- [FRAGMENT DOKUMENTU]
──────────────────────────────

Skocz do zawartości

Kto jezdzi nowa Super Tenere XTZ 1200


Rekomendowane odpowiedzi

To ja z innej beczki :cool: jakiś czas temu kupiłem po okazyjnej cenie kufry hepco becker alu exclusive, w ostatnim tygodniu kupiłem stelaże do nich i... dupa :banghead: kufry nie pasują do stelaża... jak to możliwe?

 

post-16654-0-49724600-1393446881.jpg

 

Edytowane przez bunio66
Odnośnik do komentarza
Udostępnij na innych stronach

  • 2 tygodnie później...

Cześć.

Szukam użytkowników tego moto.

Otóż od niedawna jestem posiadaczem właśnie rzeczonego sprzętu. Z racji aury niewiele jak

dotąd pojeżdiłem. Czy to jest dobry motocykl na dłuższe przeloty ok 500km dziennie.

I czy kontrola trakcji jest bardziej pomocna w pozycji 1 czy 2( zakładam asfalt)

Generalni chodzi mi o opinię bardziej doświadczonych użytkowników.

Odnośnik do komentarza
Udostępnij na innych stronach

500 km dziennie zrobisz bez żadnego problemu, moto łyka kilometry, spalanie przy 120/godz 5,5- 6l. kontrola trakcji na 1, dwójki rzadko używam. Często się bawię trybem sportowym, wtedy spalanko niestety rośnie.

Odnośnik do komentarza
Udostępnij na innych stronach

Do wypraw idealne jest ST1100 lub złote skrzydełko a nie jakieś tam funduro z nadwagą.

Pozwól ze kazdy sam wybiera co lubi. Jeżdzę trochę turystycznie czaSem trzeba zjechać i wtedy jest niezastąpiona po szutrach

Odnośnik do komentarza
Udostępnij na innych stronach

Madafaka to według Ciebie zastanawiając się nad wyborem to nie 1200 XTZ powinieniem szukać a np. VFR 1300?

Nie powiem fajny ale wiesz u każdego to kwestia tego po co mu motocykl, pojedz motocyklem do azji i weż swoje ST zobaczymy jak długo i jak daleko zajedziesz zanim połamiesz wszystkie te jakże wspaniałe elementy nadwozia..

 

Ja kupuję własnie Swój pierwszy prawdziwy moto i wybór z kilku typów maszyn od razu powędrował do Touring Enduro.

──────────────────────────────

- [FRAGMENTY ZBIORU DANYCH]

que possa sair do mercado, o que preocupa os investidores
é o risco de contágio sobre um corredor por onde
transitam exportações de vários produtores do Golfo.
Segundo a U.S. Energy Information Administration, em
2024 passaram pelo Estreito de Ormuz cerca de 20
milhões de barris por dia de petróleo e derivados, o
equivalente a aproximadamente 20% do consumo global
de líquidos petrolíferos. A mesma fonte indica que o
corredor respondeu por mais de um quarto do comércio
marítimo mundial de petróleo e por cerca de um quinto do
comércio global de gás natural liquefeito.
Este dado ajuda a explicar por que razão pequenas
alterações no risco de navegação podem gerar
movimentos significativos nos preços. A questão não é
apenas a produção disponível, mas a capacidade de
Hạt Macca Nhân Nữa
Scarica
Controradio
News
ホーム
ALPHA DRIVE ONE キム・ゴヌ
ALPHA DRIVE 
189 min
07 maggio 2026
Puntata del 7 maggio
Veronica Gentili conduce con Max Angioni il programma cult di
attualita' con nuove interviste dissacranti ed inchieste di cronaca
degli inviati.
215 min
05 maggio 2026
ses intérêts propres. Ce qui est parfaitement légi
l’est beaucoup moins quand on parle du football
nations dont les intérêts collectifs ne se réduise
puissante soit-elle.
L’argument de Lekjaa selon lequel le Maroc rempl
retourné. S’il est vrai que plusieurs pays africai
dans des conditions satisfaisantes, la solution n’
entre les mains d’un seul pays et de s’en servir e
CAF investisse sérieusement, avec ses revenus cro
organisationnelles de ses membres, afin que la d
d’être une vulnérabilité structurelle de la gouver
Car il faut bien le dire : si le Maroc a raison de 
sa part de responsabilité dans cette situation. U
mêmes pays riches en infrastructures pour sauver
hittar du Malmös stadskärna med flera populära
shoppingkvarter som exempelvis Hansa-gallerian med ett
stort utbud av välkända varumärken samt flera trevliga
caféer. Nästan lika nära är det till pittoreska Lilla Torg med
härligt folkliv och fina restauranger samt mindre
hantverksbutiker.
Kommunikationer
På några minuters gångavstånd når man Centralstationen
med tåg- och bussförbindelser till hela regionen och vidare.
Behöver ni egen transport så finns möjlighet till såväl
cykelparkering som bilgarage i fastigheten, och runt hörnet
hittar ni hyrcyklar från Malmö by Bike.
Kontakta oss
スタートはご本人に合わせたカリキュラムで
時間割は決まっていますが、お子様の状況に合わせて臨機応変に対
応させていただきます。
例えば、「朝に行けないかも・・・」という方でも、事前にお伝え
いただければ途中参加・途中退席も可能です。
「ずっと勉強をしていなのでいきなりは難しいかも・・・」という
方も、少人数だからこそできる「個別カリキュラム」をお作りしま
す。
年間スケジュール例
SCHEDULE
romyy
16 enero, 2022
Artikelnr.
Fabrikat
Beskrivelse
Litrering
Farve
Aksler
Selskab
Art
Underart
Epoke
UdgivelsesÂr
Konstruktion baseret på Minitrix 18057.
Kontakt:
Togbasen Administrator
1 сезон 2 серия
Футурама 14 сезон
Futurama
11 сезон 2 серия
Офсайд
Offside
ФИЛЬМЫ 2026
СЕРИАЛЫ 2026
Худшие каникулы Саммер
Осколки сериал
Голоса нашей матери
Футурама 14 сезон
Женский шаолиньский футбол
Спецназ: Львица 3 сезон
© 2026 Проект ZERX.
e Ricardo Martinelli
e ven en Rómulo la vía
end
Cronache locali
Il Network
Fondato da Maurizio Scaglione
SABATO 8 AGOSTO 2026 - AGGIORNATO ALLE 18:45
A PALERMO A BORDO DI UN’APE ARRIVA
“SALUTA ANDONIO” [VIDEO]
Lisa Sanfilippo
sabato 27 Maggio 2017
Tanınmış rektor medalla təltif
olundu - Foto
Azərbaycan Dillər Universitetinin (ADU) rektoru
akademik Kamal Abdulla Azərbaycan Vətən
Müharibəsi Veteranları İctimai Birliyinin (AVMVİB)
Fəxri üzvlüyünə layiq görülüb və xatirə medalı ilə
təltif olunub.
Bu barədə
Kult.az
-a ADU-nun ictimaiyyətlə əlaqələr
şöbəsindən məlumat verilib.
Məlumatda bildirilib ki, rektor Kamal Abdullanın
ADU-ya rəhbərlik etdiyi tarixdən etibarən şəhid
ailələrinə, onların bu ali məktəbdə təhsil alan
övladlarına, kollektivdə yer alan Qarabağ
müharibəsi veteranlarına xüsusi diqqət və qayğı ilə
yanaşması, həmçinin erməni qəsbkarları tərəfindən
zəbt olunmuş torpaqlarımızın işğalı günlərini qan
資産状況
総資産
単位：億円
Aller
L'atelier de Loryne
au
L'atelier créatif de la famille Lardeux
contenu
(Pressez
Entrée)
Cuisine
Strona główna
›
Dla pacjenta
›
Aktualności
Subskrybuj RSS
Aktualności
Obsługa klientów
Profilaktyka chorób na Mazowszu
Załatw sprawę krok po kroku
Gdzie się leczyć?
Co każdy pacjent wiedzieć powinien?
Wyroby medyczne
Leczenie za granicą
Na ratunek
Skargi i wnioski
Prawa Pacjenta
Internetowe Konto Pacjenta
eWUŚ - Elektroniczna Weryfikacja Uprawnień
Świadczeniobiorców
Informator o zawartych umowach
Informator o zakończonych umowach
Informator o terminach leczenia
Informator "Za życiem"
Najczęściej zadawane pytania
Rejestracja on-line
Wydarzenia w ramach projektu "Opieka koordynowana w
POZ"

──────────────────────────────

- [WYKORZYSTAJ INFORMACJE]
1. Jakie spalanie przy 120 km/h podaje jeden z uczestników dyskusji o Super Tenere XTZ 1200?
2. Rozwiń dyskusję o Super Tenere XTZ 1200, dopisując ciąg dalszy po ostatnim zdaniu.

- [WYNIKI ĆWICZEŃ]
1. 5,5–6 l.

2.
Potem było trudniej bo pojechałem do salonu i jak zobaczyłem Super Tenere zakochałem się w niej, ale postanowiłem zobaczyć i w miarę możliwości przetestowaćjak najwięcej takich maszyn, żeby wybór był najlepszy z możliwych, Nie ważne czy BMW czy KTM czy Triumph czy Transalp czy Tenera czy DL za każdym razem wzrok wracał do katalogu z Super Tenerą .

 

Niestety warunki finansowe nie pozwolą mi kupić maszyny nowej dlatego jeżeli słyszeliście o jakiejś pewnej sztuce prosze o informację pod [email protected] lub pod 661472230 za każą pomoc odwdzięcze się na spotkaniu

 

Pozdrawiam wszystkich którzy jak ja realizują marzenia, setek kilometrów i niejednego wspaniałego miejsca w pamięci, tysiąca wspólnych wypraw

Edytowane przez Ralf Dragon
Odnośnik do komentarza
Udostępnij na innych stronach

miód na serce że ludzie obyci w temacie chwala Tereskę.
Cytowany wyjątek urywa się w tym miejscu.